Pour les représentants syndicaux, le régime est bien sécurisé. En effet, dans une lettre du 13 décembre 2018, la Direction de la sécurité sociale (DSS) a indiqué que l’entrée en vigueur des ANI de 2017 relatifs à la fusion de l’Agirc-Arcco et à la prévoyance des cadres « doit être vue comme sans impact » sur l’exonération de cotisations de sécurité sociale des contributions patronales au financement des régimes de protection sociale complémentaire. Ainsi, les entreprises pourront continuer, « sans risque de redressement », à définir leurs catégories de salariés bénéficiaires par référence aux articles précités.

Toutefois, la DSS précise dans sa lettre qu’elle adressera « une instruction à l’Acoss […] avant fin 2018 pour leur signifier ces éléments », instruction dont Michel Guilbaud a déploré l’absence.

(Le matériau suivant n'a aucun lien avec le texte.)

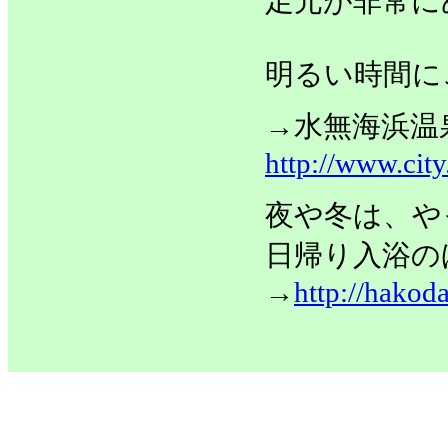
足元が非常に
明るい時間に
→水無海浜温
http://www.cit
夜や冬は、や
日帰り入浴の
→
http://hakod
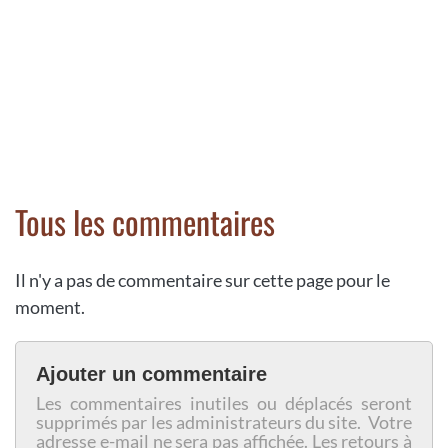
Tous les commentaires
Il n'y a pas de commentaire sur cette page pour le
moment.
Ajouter un commentaire
Les commentaires inutiles ou déplacés seront
supprimés par les administrateurs du site. Votre
adresse e-mail ne sera pas affichée. Les retours à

Des violons toujours pas accordés sur la définition de l’encadrement…

La question de la sécurisation du régime de prévoyance des cadres ne doit pas empêcher de négocier sur l’encadrement, a affirmé Marylise Léon, cheffe de file de la CFDT. Selon Marie-José Kotlicki de la CGT, « le Medef souhaitait déconnecter la prévoyance et la définition de l’encadrement, on a convenu que cela était absurde ». Une division des sujets également rejetée par les chefs de file de la CFTC, Pascale Coton, et de la CFE-CGC, Gérard Mardiné. Pour ce dernier, définir l’encadrement permettrait de moderniser le régime de prévoyance. Ce régime devra « intégrer ceux qui pourraient être inclus dans le périmètre de l’encadrement » et, parallèlement, un maximum de gens bénéficiant actuellement de la prévoyance devrait être intégré dans le périmètre de l’encadrement, estime Pascale Coton. La pérennisation du financement du régime de prévoyance et de l’Apec « passe par une définition de l’encadrement », a ajouté Marie-José Kotlicki.

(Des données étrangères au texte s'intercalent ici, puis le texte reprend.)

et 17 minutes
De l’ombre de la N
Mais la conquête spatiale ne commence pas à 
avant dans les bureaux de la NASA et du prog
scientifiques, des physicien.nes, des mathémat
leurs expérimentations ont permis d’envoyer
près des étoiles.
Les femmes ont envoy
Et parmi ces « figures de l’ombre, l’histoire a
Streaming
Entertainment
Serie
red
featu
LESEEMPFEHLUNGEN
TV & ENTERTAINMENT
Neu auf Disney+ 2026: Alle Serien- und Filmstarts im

Les négociateurs sont tombés d’accord « pour ne pas déstabiliser l’édifice » du régime de prévoyance et « pour avancer dans une discussion plus large » sur l’encadrement, selon le chef de file du patronat, ce dernier ayant précisé disposer du mandat pour de telles discussions. Mais pour lui, l’approche doit être prospective et non normative. « Il ne s’agit pas de changer de périmètre », a-t-il ajouté. Par conséquent, il ne présentera pas de projet de texte lors de la prochaine séance. Marylise Léon ne souhaite « pas forcément un accord normatif à tout prix », mais considère qu’il ne faut pas « se l’interdire ». Pour Gérard Mardiné, dont le syndicat a présenté un projet d’ANI, un certain nombre de points devraient être obligatoires (les critères de définition du personnel d’encadrement ainsi que le taux minimal et les risques couverts par la cotisation « prévoyance ») et d’autres supplétifs, c’est-à-dire s’appliquant à défaut d’accord de branche ou d’entreprise. Marie-José Kotlicki fixe également comme objectif la conclusion d’un ANI portant sur la définition de l’encadrement, en partant des critères fixés par la convention collective Agirc de 1947 (niveau de qualification, degré d’autonomie et niveau de responsabilité).

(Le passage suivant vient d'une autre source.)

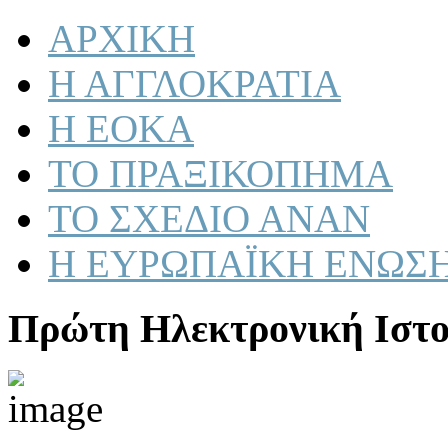
ΑΡΧΙΚΗ
Η ΑΓΓΛΟΚΡΑΤΙΑ
Η ΕΟΚΑ
ΤΟ ΠΡΑΞΙΚΟΠΗΜΑ
ΤΟ ΣΧΕΔΙΟ ΑΝΑΝ
Η ΕΥΡΩΠΑΪΚΗ ΕΝΩΣ
Πρώτη Ηλεκτρονική Ιστο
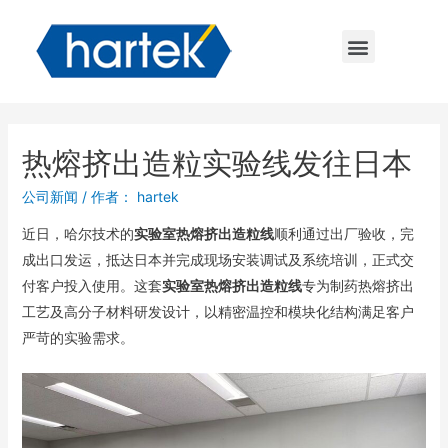
热熔挤出造粒实验线发往日本
公司新闻
/ 作者：
hartek
近日，哈尔技术的
实验室热熔挤出造粒线
顺利通过出厂验收，完
成出口发运，抵达日本并完成现场安装调试及系统培训，正式交
付客户投入使用。这套
实验室热熔挤出造粒线
专为制药热熔挤出
工艺及高分子材料研发设计，以精密温控和模块化结构满足客户
严苛的实验需求。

… et sur de possibles droits nouveaux pour les cadres

Selon Michel Guilbaud, le sujet des nouveaux droits pour les cadres a été « évacué » à la suite des discussions bilatérales ayant eu lieu entre le patronat et chacun des syndicats la veille de la séance de négociation. Toutes les organisations syndicales auraient accepté cette condition. Pourtant, chaque représentant syndical a fait part de sa volonté, à la suite de la séance de négociation, d’aborder ce sujet. Certains souhaitent en ce sens reprendre et moderniser l’ANI du 25 avril 1983 sur le personnel d’encadrement qui contient des orientations non normatives. La CFE-CGC inclut par ailleurs les droits des cadres dans son projet d’accord, certes de façon supplétive. Un point supplémentaire à éclaircir lors de la prochaine séance de négociation le 5 mars.